I want to believe her. A tiny part of me even does. But the cold look he gave me not just once won’t leave my head.
"Let’s keep watching the movie," Jules decides and presses the button on the remote control. "Otherwise, we’ll still be sitting here tomorrow morning," she adds, laughing, and I can’t help but join in because, despite everything, I’ve never had as much fun as I have tonight.

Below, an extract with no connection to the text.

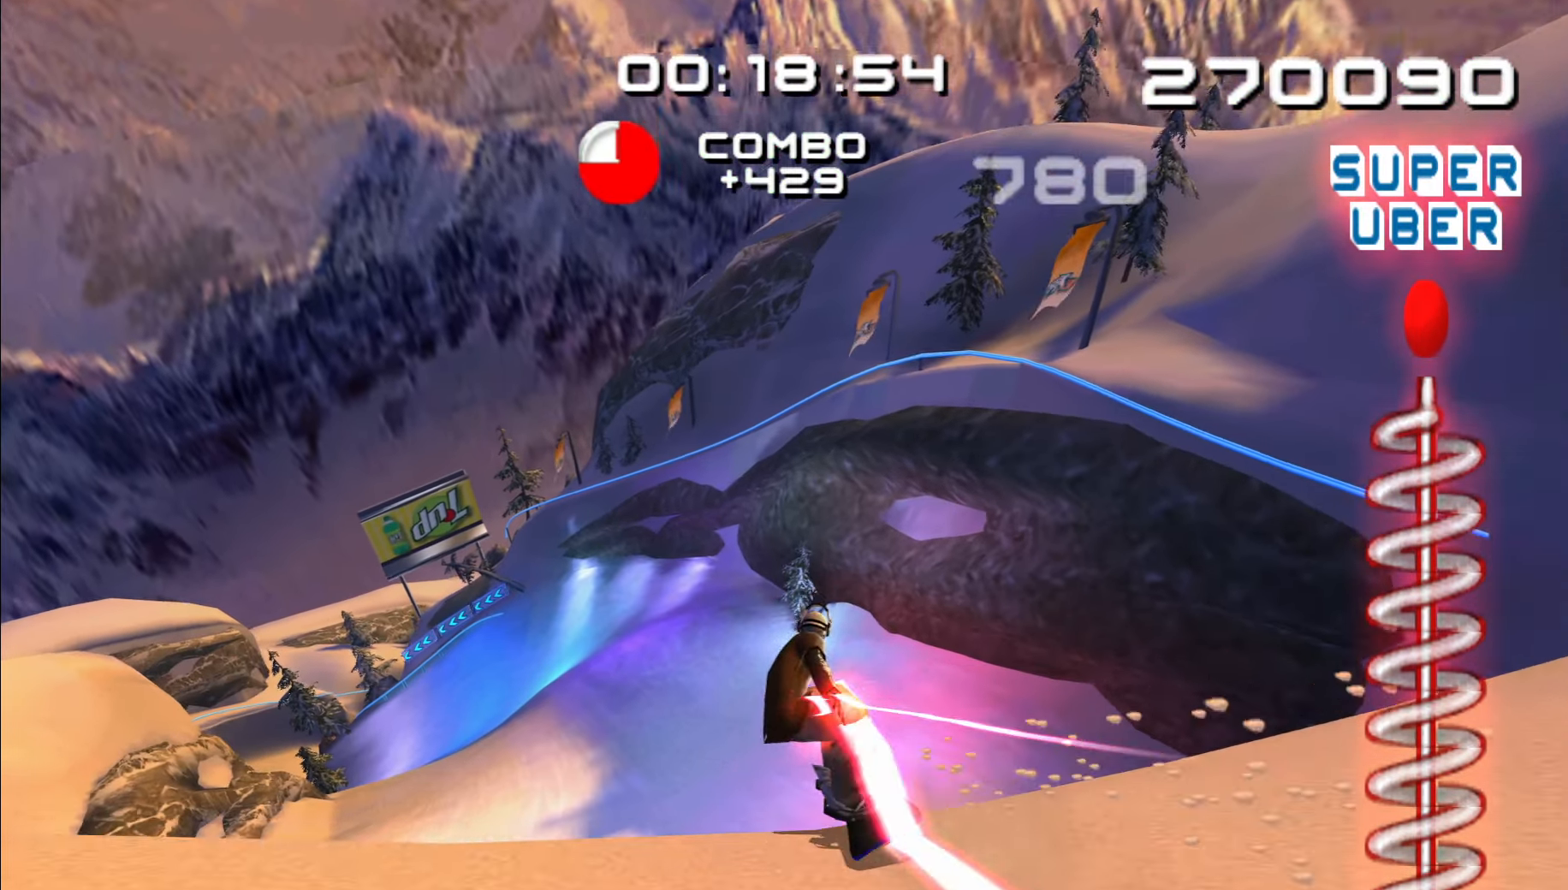
{"dt_ms": 500, "buttons": [], "left_stick": "up-left", "right_stick": "center"}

When I’m awakened by the sound of water rushing through the pipes, I have no idea what time it is.
Jules and I have been awake forever, but it seems like it’s still night, which is why I need a moment to get my bearings.
The TV is still on, but there is only a gray flicker that dimly illuminates the room.
A sideways glance shows that Jules is fast asleep, so it must be Cole who’s responsible for the rushing water.
Without thinking, I get up and slip through the slightly open door.
The glow of a streetlamp shines through the large windows and makes it easy for me to move across the room and toward the bathroom door, which is also just ajar, letting out a sliver of light.
Not wanting to eavesdrop again or see anything I shouldn’t, I gently knock on the door. "Cole?"
A soft curse reaches my ears before he answers. "Go back to bed, Sophie."
As he sounds rather exhausted than angry, I push open the door. Immediately, my eyes fall on his broad back because Cole is standing at the sink. "Is something wrong?"
He jerks his head toward me, which also causes his upper body to turn slightly in my direction. I catch a glimpse of his hands and gasp when I see red.
"Dammit, darling," he hisses, turning back round again. "I told you to go back to bed."
Ignoring his words, I cling to the door. "Are you hurt?"
Cole drops his hands into the sink and lets his head fall back, exhaling audibly. "Go to sleep," he then says more calmly, but no less insistently. "Everything’s fine. Really."
I swallow hard because I get the feeling that he’s not telling the truth.
But after what happened yesterday, I decide not to push him any further.
Instead, I pull myself back even though everything in me wants to go to him and see if he’s unharmed.
I don’t know why, but my gut tells me that wasn’t paint he washed off his hands.
It was blood. And even though I’m pretty sure that’s not normal, I’m scared at that moment. Not of Cole, but for him.